Let a Hamiltonian path in $G$ starting at the identity permutation $e=12\cdots n$ be given:
$$v_0=e,\ v_1,\dots,v_{N-1}, \quad N=n!.$$
For each step, there exists an index $j_i$ such that
$$v_{i+1}=v_i \alpha_{j_i}.$$
Define
$$a_i = v_i(x), \quad b_i = v_i(y).$$
From the transition rule and the assumption $\alpha_{j}(x)=y$, we obtain
$$v_{i+1}(x)=v_i(\alpha_{j_i}(x))=v_i(y),$$
hence
$$a_{i+1}=b_i \quad \text{for } 0 \le i \le N-2.$$
This identity links consecutive values of the sequences $(a_i)$ and $(b_i)$ by a shift:
$$b_i=a_{i+1}.$$
The sequence $(a_i)$ is the list of values taken by the function $g \mapsto g(x)$ along the Hamiltonian path. Since each vertex of $S_n$ appears exactly once, $(a_0,a_1,\dots,a_{N-1})$ is a permutation of ${1,\dots,n}$.
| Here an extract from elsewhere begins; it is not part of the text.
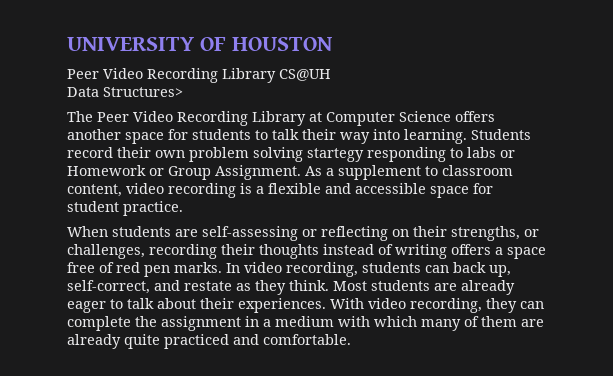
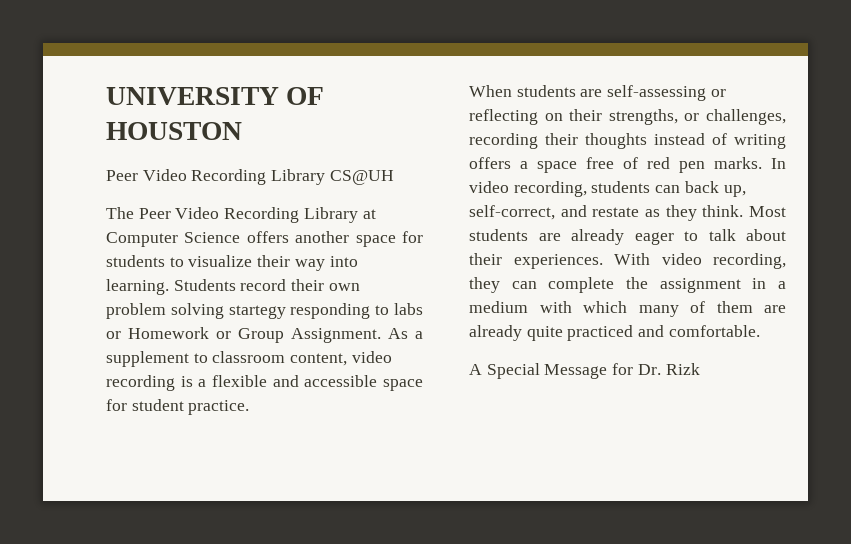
[67,87,183,97] // Data Structures> -> (394, 177) none
[272,129,299,140] talk -> [188,255,253,267] visualize
(351, 339) none -> [469,363,700,379] // A Special Message for Dr. Rizk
From $b_i=a_{i+1}$ for $0 \le i \le N-2$, the sequence $(b_0,\dots,b_{N-2})$ is exactly the subsequence
$$(a_1,a_2,\dots,a_{N-1}).$$
Therefore $(b_0,\dots,b_{N-2})$ contains every element of ${1,\dots,n}$ except $a_0$.
At the initial vertex $v_0=e$, we have $a_0=e(x)=x$. Hence the value $x$ does not appear in $(b_0,\dots,b_{N-2})$. Since $(b_0,\dots,b_{N-1})$ is also a permutation of ${1,\dots,n}$, the missing value must occur at the final position:
$$b_{N-1}=x.$$
Thus
$$v_{N-1}(y)=x.$$
This completes the proof. ∎